Livingstone expert Tim Jeal thinks it unlikely that Livingstone, a devout missionary, would have covered up the involvement of his men in the massacre. You can tell from the journal entry that Livingstone was worried he’d be blamed, though. In the days leading up the massacre he writes that the Arab slavers were spreading lies about him being a killer to the locals. Given that he himself described his men (the freed Banian slaves) as undependable, murderous, mutinous and honorless, perhaps the Arab traders weren’t really lying after all.

That’s not to say that Livingstone was involved in any killings personally, but at best he had little control over his employees. There is more than one entry in which he describes his men coming back from a trip talking about all the murders they’d committed.

Livingstone on the massacre at the Nyangwe chitoka (market):

The reports of guns on the other side of Lualaba tell of Dugumbe’s men murdering Kimburu and another for slaves — Manilla is in it again — and it is said that Kimburu gave him 3 slaves to sack the ten villages we saw in flames. He is meeting his doom in spite of mixing blood and giving nine slaves for the operation — Moenemgunga was his victim — & so it goes on making me fear to go with Dugumbe’s people to be partakers in their blood guiltiness. Chitoka about 1500 people came though many villages were burning before us. I saw three of Dugumbe[‘s] people with guns in the market place with wonder but thought it ignorance and retired – when 50 yards off two guns were fired and a general flight took place. Goods thrown away in terror firing on the helpless canoes took place. A long line of heads in the water shewed the numbers that would perish for they could not swim two miles. Shot after shot followed on the terrified fugitives — great numbers died — and a worthless Moslem asserted that all was done by the people of the English. This will spread though the murderers are on the other side plundering and shooting. It is awful – terrible a dreadful world this. As I write shot after shot falls on the fugitives on the other side who are wailing loudly over those they know are already slain. Oh let thy kindom come.

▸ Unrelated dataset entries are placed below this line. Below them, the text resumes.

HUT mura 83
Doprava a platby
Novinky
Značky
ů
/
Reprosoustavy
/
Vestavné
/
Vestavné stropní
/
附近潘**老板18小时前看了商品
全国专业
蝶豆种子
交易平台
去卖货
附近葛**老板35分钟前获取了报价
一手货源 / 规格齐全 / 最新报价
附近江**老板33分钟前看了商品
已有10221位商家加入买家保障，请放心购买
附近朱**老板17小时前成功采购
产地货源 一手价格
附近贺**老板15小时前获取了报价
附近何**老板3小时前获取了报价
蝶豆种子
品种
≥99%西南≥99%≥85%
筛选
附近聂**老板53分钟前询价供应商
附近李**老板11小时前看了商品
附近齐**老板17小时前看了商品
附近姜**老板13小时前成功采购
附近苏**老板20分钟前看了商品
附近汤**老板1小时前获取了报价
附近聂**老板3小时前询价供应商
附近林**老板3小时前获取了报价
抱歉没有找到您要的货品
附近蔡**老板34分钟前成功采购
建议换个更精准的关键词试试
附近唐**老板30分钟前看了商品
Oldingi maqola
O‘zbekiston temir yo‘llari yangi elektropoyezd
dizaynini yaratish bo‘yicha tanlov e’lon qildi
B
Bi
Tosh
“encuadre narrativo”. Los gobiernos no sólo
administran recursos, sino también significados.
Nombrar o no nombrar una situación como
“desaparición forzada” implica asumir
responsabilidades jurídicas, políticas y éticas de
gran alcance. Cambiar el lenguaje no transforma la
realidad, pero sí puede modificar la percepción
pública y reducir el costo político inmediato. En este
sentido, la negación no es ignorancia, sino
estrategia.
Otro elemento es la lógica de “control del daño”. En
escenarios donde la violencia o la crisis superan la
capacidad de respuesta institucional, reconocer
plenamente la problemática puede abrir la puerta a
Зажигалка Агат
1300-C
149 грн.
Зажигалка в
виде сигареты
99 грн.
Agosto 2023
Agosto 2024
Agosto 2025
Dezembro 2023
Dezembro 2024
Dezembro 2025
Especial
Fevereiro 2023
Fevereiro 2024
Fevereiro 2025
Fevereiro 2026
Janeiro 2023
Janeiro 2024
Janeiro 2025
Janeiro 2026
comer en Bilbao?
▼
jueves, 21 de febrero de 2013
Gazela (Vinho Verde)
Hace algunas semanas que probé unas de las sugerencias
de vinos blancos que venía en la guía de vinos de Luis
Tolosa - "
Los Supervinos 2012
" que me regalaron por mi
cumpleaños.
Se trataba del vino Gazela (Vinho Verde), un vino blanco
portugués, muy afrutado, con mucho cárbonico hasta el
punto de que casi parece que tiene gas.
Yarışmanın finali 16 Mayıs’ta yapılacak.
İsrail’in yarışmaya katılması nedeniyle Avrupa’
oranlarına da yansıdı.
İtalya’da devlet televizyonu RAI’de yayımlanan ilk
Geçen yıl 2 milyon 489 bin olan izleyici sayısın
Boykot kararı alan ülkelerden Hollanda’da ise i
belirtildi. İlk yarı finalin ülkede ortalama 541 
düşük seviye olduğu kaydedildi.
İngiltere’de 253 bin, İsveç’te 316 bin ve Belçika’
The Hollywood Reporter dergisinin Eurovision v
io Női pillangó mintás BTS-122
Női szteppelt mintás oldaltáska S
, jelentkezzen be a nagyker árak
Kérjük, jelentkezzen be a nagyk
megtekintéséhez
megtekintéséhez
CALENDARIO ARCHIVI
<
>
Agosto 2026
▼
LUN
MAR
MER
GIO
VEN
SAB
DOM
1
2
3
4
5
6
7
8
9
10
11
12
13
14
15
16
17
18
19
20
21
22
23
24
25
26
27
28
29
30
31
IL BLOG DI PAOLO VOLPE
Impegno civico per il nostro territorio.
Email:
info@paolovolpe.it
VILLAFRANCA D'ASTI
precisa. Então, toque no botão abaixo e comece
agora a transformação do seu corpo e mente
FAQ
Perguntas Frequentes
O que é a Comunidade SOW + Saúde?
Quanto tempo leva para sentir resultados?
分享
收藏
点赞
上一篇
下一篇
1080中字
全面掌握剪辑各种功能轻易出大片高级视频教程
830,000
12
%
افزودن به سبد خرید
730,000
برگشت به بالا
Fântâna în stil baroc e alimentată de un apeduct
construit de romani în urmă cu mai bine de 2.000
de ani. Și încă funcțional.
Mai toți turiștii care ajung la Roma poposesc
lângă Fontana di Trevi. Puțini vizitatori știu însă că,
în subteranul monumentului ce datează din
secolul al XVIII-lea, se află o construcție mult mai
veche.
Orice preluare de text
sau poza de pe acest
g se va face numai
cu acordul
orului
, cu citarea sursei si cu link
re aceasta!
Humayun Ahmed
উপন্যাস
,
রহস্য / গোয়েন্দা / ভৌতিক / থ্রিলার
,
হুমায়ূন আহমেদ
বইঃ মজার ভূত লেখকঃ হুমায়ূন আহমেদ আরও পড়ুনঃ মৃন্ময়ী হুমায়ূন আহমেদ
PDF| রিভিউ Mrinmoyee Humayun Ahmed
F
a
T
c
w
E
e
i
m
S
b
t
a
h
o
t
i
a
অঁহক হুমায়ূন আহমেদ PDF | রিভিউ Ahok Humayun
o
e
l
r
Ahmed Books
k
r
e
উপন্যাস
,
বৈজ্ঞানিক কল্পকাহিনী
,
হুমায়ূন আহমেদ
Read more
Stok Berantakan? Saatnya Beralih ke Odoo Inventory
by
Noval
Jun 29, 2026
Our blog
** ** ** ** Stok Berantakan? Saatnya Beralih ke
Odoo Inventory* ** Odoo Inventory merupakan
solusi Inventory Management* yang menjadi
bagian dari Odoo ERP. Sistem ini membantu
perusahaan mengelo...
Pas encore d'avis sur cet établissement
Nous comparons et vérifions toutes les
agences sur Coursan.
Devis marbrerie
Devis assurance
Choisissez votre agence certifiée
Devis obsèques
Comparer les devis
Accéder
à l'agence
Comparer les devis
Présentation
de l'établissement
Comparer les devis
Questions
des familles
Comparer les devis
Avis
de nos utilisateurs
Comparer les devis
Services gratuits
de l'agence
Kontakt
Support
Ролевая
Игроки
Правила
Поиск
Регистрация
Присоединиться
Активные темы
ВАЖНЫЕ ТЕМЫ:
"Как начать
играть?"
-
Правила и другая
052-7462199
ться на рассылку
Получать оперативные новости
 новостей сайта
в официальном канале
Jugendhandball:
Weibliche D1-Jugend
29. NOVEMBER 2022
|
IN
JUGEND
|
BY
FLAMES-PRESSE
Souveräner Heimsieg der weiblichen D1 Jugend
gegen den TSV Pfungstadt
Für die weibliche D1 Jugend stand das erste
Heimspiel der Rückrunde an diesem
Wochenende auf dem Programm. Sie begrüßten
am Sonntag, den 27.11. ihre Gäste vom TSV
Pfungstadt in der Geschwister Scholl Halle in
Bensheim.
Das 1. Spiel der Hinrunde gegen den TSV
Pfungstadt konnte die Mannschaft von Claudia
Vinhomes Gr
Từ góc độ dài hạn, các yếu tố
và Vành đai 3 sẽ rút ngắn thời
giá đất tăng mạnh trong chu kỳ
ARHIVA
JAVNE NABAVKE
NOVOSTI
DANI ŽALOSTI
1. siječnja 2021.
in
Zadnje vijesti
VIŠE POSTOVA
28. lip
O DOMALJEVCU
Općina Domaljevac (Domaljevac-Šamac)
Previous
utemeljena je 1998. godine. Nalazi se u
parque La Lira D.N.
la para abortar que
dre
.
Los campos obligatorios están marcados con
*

The canoes were all jammed in a creek at the bottom of the market place and the owners could not get them out. Women threw away their produce and scrambled for dear life. Men left their paddles in dread as the merciless fire was rained upon them by other men who must have been cognisant of the plan of Murder. The women soon sank into their watery graves. I counted 33 canoes afloat + 19 still in the creek, one capsized – some overcrowded so as to be logged in the stream without paddles. One long canoe that could have held 30 was occupied by one man who seemed to have lost his head. Others paddled fast to save the sinking till in danger of swamping. No one will ever know how many perished in this bright summer morning.

After the massacre, Livingstone left Nyangwe and made his way back to Ujiji on the shores of Lake Tanganyika. He arrived on October 27th. On October 28th, Stanley found him there.